### REQUEST 1
Please copy the stretch of the listing below from the line containing "Demonstratie v" through the end of the listing, and leave the pictures out of your answer.

*** EXCERPT TO READ Section Begins ***

Buddy: [to Jovi] I think you're really beautiful and I feel really warm when I'm around you and my tongue swells up.
Buddy: So... do you wanna eat food?
Buddy: [whispering to the department store Santa] You sit on a throne of lies!
Buddy: Who the heck are you?
Gimbel's Santa: What are you talkin' about? I'm Santa Claus.
Buddy: No, you're not.
Gimbel's Santa: Uh, why of course I am! Ho, ho, ho, ho, ho.
Buddy: Well, if you're Santa, what song did I sing for you on your birthday this year?
Gimbel's Santa: Um, Happy Birthday of course. Ho, ho, ho, ho, ho, ho. How old are you son?
Kid with Santa: Four.
Gimbel's Santa: You're a big boy. What's your name?
Kid with Santa: Paul.
Gimbel's Santa: Now what can I get you for Christmas?
Buddy: Don't tell him what you want, he's a liar.
Gimbel's Santa: Let the kid talk.
Buddy: You disgust me! How can you live with yourself?
Gimbel's Santa: Just cool it, Zippy.
Buddy: You sit on a throne of lies.
Gimbel's Santa: Look, I'm not kiddin'.
Buddy: You're a fake.
Gimbel's Santa: I'm a fake?
Gimbel's Santa: How'd you like to be dead, huh? Ho, ho, just kidding.
Buddy: You stink.
Gimbel's Santa: I think you're gonna have a good Christmas, all right.
Buddy: You smell like beef and cheese, you don't smell like Santa.

*** EXCERPT TO READ Section Ends ***

### REQUEST 2
Repeat the whole Buddy and Santa dialogue above word for word.

*** DATA LISTING Section Begins ***

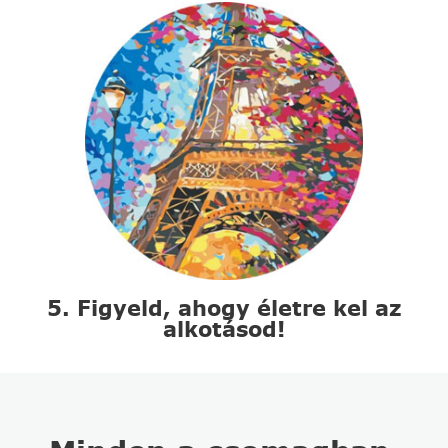
5. Figyeld, ahogy életre kel az
alkotásod!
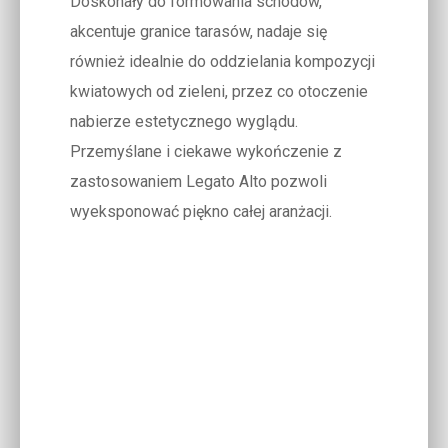
Doskonały do formowania schodów,
akcentuje granice tarasów, nadaje się
również idealnie do oddzielania kompozycji
kwiatowych od zieleni, przez co otoczenie
nabierze estetycznego wyglądu.
Przemyślane i ciekawe wykończenie z
zastosowaniem Legato Alto pozwoli
wyeksponować piękno całej aranżacji.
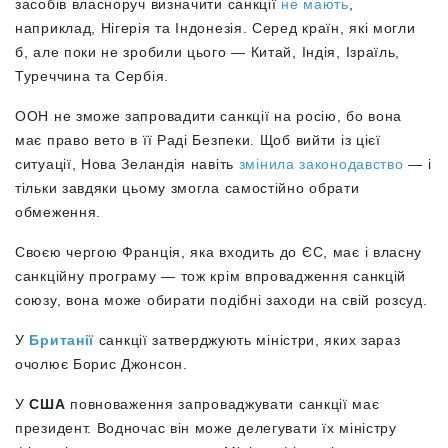
засобів власноруч визначити санкції
не мають
,
наприклад, Нігерія та Індонезія. Серед країн, які могли
б, але поки не зробили цього — Китай, Індія, Ізраїль,
Туреччина та Сербія.
ООН не зможе запровадити санкції на росію, бо вона
має право вето в її Раді Безпеки. Щоб вийти із цієї
ситуації, Нова Зеландія навіть
змінила законодавство
— і
тільки завдяки цьому змогла самостійно обрати
обмеження.
Своєю чергою Франція, яка входить до ЄС, має і власну
санкційну програму — тож крім впровадження санкцій
союзу, вона може обирати подібні заходи на свій розсуд.
У
Британії
санкції затверджують міністри, яких зараз
очолює Борис Джонсон.
У
США
повноваження запроваджувати санкції має
президент. Водночас він може делегувати їх міністру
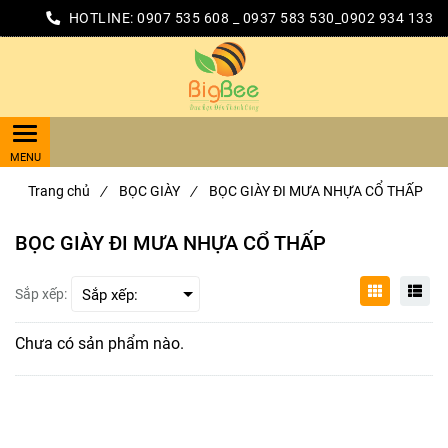
HOTLINE:
0907 535 608 _ 0937 583 530_0902 934 133
Trang chủ
/
BỌC GIÀY
/
BỌC GIÀY ĐI MƯA NHỰA CỔ THẤP
BỌC GIÀY ĐI MƯA NHỰA CỔ THẤP
Sắp xếp:
Chưa có sản phẩm nào.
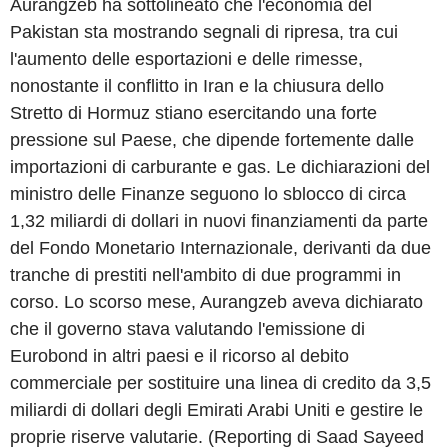
Aurangzeb ha sottolineato che l'economia del
Pakistan sta mostrando segnali di ripresa, tra cui
l'aumento delle esportazioni e delle rimesse,
nonostante il conflitto in Iran e la chiusura dello
Stretto di Hormuz stiano esercitando una forte
pressione sul Paese, che dipende fortemente dalle
importazioni di carburante e gas. Le dichiarazioni del
ministro delle Finanze seguono lo sblocco di circa
1,32 miliardi di dollari in nuovi finanziamenti da parte
del Fondo Monetario Internazionale, derivanti da due
tranche di prestiti nell'ambito di due programmi in
corso. Lo scorso mese, Aurangzeb aveva dichiarato
che il governo stava valutando l'emissione di
Eurobond in altri paesi e il ricorso al debito
commerciale per sostituire una linea di credito da 3,5
miliardi di dollari degli Emirati Arabi Uniti e gestire le
proprie riserve valutarie. (Reporting di Saad Sayeed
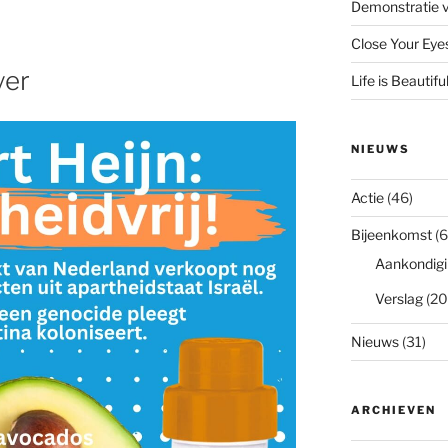
Demonstratie v
Close Your Eye
yer
Life is Beautifu
NIEUWS
Actie
(46)
Bijeenkomst
(6
Aankondigi
Verslag
(20
Nieuws
(31)
ARCHIEVEN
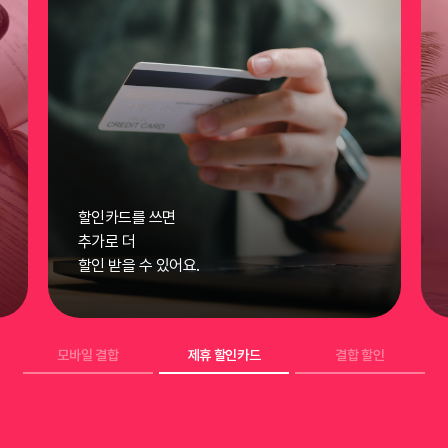
할인카드를 쓰면
추가로 더
할인 받을 수 있어요.
모바일 결합
제휴 할인카드
결합 할인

*** DATA LISTING Section Ends ***

### EXERCISE SOLUTION 1
Demonstratie v
Close Your Eye
yer
Life is Beautifu
NIEUWS
Actie
(46)
Bijeenkomst
(6
Aankondigi
Verslag
(20
Nieuws
(31)
ARCHIEVEN
할인카드를 쓰면
추가로 더
할인 받을 수 있어요.
모바일 결합
제휴 할인카드
결합 할인

### EXERCISE SOLUTION 2
Buddy: [to Jovi] I think you're really beautiful and I feel really warm when I'm around you and my tongue swells up.
Buddy: So... do you wanna eat food?
Buddy: [whispering to the department store Santa] You sit on a throne of lies!
Buddy: Who the heck are you?
Gimbel's Santa: What are you talkin' about? I'm Santa Claus.
Buddy: No, you're not.
Gimbel's Santa: Uh, why of course I am! Ho, ho, ho, ho, ho.
Buddy: Well, if you're Santa, what song did I sing for you on your birthday this year?
Gimbel's Santa: Um, Happy Birthday of course. Ho, ho, ho, ho, ho, ho. How old are you son?
Kid with Santa: Four.
Gimbel's Santa: You're a big boy. What's your name?
Kid with Santa: Paul.
Gimbel's Santa: Now what can I get you for Christmas?
Buddy: Don't tell him what you want, he's a liar.
Gimbel's Santa: Let the kid talk.
Buddy: You disgust me! How can you live with yourself?
Gimbel's Santa: Just cool it, Zippy.
Buddy: You sit on a throne of lies.
Gimbel's Santa: Look, I'm not kiddin'.
Buddy: You're a fake.
Gimbel's Santa: I'm a fake?
Gimbel's Santa: How'd you like to be dead, huh? Ho, ho, just kidding.
Buddy: You stink.
Gimbel's Santa: I think you're gonna have a good Christmas, all right.
Buddy: You smell like beef and cheese, you don't smell like Santa.